• SOURCE PASSAGE:
____________

Perfect example. Windows Vista 32-bit, before Service Pack 1, would report the actual amount of RAM that was installed and addressable. For people with 4 gigabytes of RAM, it would report 3.2 gigabytes or less.

People complained to their RAM manufacturer, to their computer builder, and to Microsoft. So for Service Pack 1, Microsoft changed the behaviour so Vista reports the amount of RAM installed, not the amount of RAM that is actually addressable.

There are people to this day who believe that the 3.2 gigabyte limitation in Vista 32-bit was a bug, and that SP1 fixed the bug and is allowing them to use all 4 gigabytes. These people don’t just silently believe it, they argue against people who actually know what they’re talking about.

Only 3.2 gigabytes (or less) of their memory is actually addressable. This is through design; parts of your computer that have their own memory (like SATA and graphics cards) need that amount taken out of the 4 gigabyte addressable total, otherwise the CPU has no way of accessing this external memory.

Upgrading to a 64-bit chip and operating system is the only real way to solve it. Server operating systems do support a thing called PAE which allows 32-bit processors and 32-bit PAE-aware operating systems to have a larger address space, but hardware drivers need to be written to be PAE-aware too otherwise they won’t work. XP and Vista do not support PAE, and even if they did, you’re highly unlikely to have PAE-compatible hardware drivers.

But people don’t want to switch to 64-bit. “None of my programs will work!”  “None of my hardware will work!”.   They don’t know that. Most of their programs would probably work. If their computer, software and peripherals work with Vista, they likely have 64-bit drivers and 64-bit-clean* programs (or 64-bit native ones) available.

*32-bit programs on 64-bit Windows get installed into the “Program Files (x86)” directory. If the 32-bit program tries to access its own files through a hard-coded path, through just regular “Program Files”, then it won’t find them. There are also seperate registries for 32-bit and 64-bit programs, which also can confuse some 32-bit programs.

If I say that a program is “64-bit clean”, then I mean that it runs cleanly on 64-bit Windows, without trying to access directories, registry and libraries the wrong way.

____________

• SUPPLIED MATERIAL:
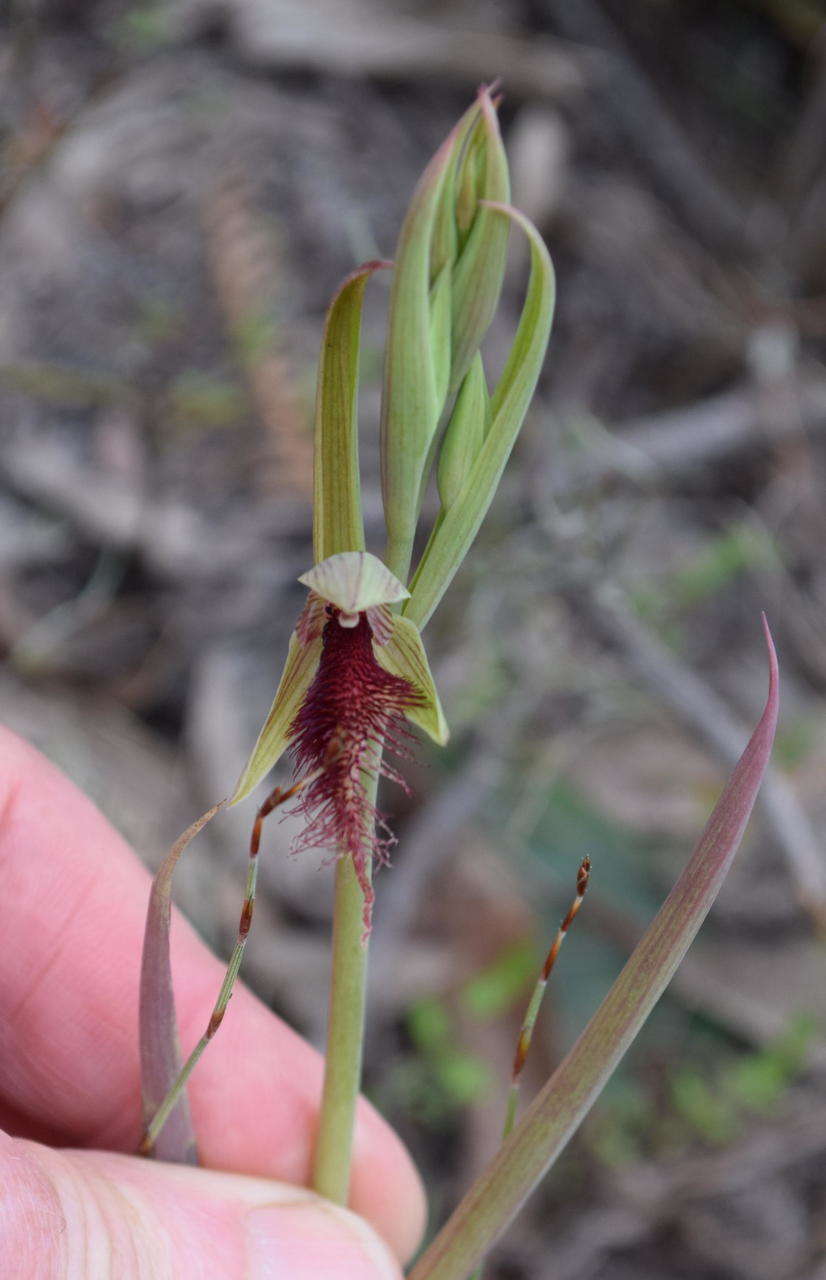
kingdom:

____________

• SET EXERCISE A: List everyone the Vista memory post says people complained to.
• SET EXERCISE B: According to the Vista memory post, which directory do 32-bit programs get installed into on 64-bit Windows?
• SET EXERCISE C: Repeat everything in the Vista memory post from "There are people" down to "this external memory.".

• FULL ANSWER A:
- Their RAM manufacturer
- Their computer builder
- Microsoft

• FULL ANSWER B: The "Program Files (x86)" directory.

• FULL ANSWER C:
There are people to this day who believe that the 3.2 gigabyte limitation in Vista 32-bit was a bug, and that SP1 fixed the bug and is allowing them to use all 4 gigabytes. These people don’t just silently believe it, they argue against people who actually know what they’re talking about.

Only 3.2 gigabytes (or less) of their memory is actually addressable. This is through design; parts of your computer that have their own memory (like SATA and graphics cards) need that amount taken out of the 4 gigabyte addressable total, otherwise the CPU has no way of accessing this external memory.